Lynch syndrome is a predisposition to certain cancers, prominently colorectal and endometrial cancers, caused by germline mutations in the genes that regulate DNA mismatch repair. Currently, people are tested only when presenting with cancers; if the syndrome is found to be present, predictive testing is also offered to their relatives, though uptake is low.

The study findings suggest that colorectal and endometrial cancers caused by Lynch syndrome might be better and more cheaply reduced with a broad, population-based screening strategy involving family history–based risk assessment and tests for mutations in MLH1, MSH2, MSH6, and PMS2 – genes associated with Lynch syndrome.

For their research, Tuan A. Dinh, Ph.D., of Archimedes Inc., a health care modeling firm in San Francisco, and colleagues at clinical institutions in the United States and the Netherlands employed a mathematical model using a simulation, or "virtual population," of 100,000 U.S. individuals to assess the ideal age and risk level at which predictive Lynch syndrome screening becomes cost effective.

The virtual population was constructed using data from published literature that included, among other things, population prevalence of the syndrome and of colorectal and endometrial cancers. The researchers also created a family history model of cancer validated against data on family histories of colorectal cancer in the general population and from a Lynch syndrome registry. Prices used to help determine cost effectiveness were derived from Medicare reimbursement rates.

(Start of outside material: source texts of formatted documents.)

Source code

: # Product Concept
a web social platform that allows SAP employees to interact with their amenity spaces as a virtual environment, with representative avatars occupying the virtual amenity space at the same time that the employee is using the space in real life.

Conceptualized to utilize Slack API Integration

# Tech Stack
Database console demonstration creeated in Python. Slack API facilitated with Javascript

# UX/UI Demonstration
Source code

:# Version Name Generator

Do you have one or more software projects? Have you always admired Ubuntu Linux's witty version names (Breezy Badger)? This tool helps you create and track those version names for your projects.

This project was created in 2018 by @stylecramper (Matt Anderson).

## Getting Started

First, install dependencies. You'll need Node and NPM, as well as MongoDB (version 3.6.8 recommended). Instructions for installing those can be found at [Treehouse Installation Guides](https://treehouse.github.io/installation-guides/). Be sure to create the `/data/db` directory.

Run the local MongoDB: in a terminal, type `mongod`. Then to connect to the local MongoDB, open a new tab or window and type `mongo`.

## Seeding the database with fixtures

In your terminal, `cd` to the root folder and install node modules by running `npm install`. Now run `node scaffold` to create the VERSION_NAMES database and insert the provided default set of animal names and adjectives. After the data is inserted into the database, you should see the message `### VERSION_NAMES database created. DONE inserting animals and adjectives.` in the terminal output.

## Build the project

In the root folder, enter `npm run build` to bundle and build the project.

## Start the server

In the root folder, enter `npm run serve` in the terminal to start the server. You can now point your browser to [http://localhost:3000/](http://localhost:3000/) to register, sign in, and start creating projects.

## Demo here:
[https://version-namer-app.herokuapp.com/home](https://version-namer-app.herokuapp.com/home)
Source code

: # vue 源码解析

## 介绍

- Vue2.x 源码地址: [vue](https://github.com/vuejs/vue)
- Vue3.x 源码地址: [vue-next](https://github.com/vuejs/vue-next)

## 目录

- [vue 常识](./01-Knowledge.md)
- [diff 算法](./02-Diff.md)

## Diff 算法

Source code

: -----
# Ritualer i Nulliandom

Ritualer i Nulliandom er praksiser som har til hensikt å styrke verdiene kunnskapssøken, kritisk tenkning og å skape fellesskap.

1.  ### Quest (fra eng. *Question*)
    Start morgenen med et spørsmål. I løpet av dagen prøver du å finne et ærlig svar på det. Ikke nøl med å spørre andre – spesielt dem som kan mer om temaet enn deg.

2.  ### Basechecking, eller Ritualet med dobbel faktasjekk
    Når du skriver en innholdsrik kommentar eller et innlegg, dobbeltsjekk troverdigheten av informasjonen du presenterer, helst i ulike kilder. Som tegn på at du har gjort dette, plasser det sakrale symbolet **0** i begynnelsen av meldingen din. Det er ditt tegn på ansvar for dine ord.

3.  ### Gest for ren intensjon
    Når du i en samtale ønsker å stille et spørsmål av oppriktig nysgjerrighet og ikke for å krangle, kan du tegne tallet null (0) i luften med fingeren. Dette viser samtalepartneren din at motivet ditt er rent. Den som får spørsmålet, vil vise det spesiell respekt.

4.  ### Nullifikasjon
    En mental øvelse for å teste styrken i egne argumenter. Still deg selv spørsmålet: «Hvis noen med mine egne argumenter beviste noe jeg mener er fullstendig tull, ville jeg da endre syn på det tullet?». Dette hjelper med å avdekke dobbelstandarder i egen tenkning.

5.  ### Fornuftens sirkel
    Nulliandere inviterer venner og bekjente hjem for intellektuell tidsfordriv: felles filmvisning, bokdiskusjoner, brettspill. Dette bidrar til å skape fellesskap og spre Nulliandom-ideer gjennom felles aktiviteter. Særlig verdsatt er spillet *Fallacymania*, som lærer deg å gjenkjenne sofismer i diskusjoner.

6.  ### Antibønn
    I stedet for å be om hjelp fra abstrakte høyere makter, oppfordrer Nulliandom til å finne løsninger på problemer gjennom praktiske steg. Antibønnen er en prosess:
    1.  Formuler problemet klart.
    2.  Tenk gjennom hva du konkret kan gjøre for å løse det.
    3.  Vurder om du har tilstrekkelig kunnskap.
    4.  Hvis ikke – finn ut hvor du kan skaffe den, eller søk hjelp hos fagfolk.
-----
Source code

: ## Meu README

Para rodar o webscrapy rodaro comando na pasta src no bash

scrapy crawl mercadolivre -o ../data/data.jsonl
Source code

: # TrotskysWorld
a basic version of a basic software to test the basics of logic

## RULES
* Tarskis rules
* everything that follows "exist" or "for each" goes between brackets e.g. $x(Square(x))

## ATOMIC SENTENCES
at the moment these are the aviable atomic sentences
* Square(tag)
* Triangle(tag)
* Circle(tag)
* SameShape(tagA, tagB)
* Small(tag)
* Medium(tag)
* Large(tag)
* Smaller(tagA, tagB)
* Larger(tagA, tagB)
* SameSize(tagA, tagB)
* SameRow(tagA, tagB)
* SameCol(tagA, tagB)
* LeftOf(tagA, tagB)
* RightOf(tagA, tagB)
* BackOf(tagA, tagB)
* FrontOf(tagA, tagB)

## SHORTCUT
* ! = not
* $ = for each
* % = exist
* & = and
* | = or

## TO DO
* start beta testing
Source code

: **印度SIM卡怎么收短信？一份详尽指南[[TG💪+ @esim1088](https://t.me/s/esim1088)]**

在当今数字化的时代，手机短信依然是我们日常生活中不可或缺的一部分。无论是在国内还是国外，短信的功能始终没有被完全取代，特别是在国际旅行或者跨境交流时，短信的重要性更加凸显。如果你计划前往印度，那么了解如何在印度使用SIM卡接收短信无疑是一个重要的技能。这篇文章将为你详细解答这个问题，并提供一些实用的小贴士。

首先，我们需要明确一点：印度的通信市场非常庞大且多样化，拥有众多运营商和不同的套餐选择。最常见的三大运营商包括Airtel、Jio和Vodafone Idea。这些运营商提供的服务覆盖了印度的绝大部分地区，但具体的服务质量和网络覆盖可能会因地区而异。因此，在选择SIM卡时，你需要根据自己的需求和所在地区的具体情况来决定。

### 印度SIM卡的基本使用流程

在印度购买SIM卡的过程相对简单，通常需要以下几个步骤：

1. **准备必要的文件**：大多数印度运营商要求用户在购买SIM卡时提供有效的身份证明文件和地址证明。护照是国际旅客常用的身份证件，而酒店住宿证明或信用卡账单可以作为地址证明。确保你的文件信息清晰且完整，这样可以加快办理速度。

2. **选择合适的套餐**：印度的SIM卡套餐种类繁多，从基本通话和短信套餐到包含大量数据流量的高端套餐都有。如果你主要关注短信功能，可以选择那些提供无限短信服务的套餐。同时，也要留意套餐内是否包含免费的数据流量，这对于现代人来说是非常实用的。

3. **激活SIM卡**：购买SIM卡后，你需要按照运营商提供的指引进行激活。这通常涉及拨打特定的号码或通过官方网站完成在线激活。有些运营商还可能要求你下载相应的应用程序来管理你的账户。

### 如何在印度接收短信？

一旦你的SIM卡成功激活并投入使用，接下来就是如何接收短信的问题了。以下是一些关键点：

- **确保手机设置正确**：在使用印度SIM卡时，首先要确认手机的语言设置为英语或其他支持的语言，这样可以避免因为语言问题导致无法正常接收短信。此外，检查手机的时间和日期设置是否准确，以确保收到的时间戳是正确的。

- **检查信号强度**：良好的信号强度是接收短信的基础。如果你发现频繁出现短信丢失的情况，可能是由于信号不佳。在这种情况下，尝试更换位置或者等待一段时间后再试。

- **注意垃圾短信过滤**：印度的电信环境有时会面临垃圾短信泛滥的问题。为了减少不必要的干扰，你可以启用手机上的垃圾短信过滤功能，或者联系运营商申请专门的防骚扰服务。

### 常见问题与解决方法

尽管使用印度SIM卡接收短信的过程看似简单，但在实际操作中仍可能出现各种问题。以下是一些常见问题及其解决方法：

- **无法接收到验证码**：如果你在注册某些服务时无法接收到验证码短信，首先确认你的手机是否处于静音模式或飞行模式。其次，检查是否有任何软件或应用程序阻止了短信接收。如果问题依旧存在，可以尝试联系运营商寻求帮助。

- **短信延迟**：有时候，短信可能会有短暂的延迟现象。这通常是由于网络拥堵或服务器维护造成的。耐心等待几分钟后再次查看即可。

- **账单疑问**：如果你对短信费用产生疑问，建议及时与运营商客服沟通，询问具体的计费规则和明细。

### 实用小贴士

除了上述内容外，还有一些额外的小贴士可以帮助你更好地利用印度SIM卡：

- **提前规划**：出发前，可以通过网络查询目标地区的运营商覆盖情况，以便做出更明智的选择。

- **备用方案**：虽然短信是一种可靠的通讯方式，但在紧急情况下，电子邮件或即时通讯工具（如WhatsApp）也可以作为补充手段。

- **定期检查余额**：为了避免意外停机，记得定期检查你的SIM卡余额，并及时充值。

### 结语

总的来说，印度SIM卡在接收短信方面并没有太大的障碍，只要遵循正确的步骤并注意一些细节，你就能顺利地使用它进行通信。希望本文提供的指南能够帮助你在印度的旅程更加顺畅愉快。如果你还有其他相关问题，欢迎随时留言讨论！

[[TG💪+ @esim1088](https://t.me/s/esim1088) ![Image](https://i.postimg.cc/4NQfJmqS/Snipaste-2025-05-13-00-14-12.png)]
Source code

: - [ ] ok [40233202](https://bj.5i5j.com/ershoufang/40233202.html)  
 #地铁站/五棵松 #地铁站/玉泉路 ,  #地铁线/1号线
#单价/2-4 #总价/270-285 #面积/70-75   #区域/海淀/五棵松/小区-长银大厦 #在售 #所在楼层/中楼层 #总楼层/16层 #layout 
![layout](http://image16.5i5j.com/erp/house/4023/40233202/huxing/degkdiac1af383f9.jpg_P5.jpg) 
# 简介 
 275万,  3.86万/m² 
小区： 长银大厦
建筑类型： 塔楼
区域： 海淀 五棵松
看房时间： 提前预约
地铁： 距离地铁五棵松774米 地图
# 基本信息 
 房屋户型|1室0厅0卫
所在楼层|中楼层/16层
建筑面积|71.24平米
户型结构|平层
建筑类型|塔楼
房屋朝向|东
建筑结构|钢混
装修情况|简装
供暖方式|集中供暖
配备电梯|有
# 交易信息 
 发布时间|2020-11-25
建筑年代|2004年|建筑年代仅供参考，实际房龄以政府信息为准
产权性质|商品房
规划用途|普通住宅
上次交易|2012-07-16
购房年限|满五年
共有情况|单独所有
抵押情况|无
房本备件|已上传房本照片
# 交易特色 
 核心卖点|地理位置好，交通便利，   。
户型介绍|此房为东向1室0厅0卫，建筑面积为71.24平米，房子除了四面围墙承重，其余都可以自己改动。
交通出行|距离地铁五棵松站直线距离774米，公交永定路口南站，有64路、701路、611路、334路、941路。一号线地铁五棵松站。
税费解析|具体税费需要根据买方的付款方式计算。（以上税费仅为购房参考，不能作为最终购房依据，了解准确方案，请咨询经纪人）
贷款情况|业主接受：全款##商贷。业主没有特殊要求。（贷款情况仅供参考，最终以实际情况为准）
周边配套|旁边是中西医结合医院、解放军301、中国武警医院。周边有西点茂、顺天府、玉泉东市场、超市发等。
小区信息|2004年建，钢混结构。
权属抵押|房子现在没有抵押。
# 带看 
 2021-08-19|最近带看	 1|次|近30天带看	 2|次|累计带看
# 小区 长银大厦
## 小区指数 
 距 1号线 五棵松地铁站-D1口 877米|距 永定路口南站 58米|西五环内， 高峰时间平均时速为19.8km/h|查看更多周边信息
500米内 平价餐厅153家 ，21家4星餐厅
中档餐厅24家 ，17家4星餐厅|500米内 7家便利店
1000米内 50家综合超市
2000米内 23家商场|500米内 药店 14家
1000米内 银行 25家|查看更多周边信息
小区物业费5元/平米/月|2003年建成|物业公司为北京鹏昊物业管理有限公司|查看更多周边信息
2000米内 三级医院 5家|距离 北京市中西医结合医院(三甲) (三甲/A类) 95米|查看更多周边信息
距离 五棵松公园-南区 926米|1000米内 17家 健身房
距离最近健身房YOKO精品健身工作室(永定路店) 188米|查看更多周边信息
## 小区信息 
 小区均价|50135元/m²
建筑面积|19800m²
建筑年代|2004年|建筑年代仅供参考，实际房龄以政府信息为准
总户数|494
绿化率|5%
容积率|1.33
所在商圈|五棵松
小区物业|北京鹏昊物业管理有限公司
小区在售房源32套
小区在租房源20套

The modeling showed that a family history–based risk assessment beginning between the ages of 25 and 35 years, followed by genetic testing of anyone with a 5% or higher risk of having the mutations, "reduced colorectal and endometrial cancer incidence in mutation carriers by approximately 12.4% and 8.8%," respectively, the investigators said (Cancer Prev. Res. 2010;4:1-13).

For a population of 100,000 individuals containing 392 mutation carriers, "this strategy increased quality adjusted life-years (QALY) by approximately 135 with an average cost-effectiveness ratio of $26,000 per QALY," Dr. Dinh and colleagues wrote, putting it on par for cost effectiveness with other cancer-prevention strategies in the general population, "such as colorectal cancer screening, cervical cancer screening, and breast cancer screening."

Genetic screening of unaffected at-risk individuals, conducted after appropriate risk assessment and followed by surveillance for colorectal and endometrial cancer, "would cost-effectively improve health outcomes. Furthermore, it offers an evidence-based justification for a shift in the clinical approach to Lynch syndrome from one that is reactive to proactive," Dr. Dinh and colleagues wrote.

The study was carried out by Archimedes Inc., a firm that produces epidemiological models using "virtual populations," under a grant from Myriad Genetics Laboratory. Neither Dr. Dinh nor his coauthors disclosed potential conflicts of interest.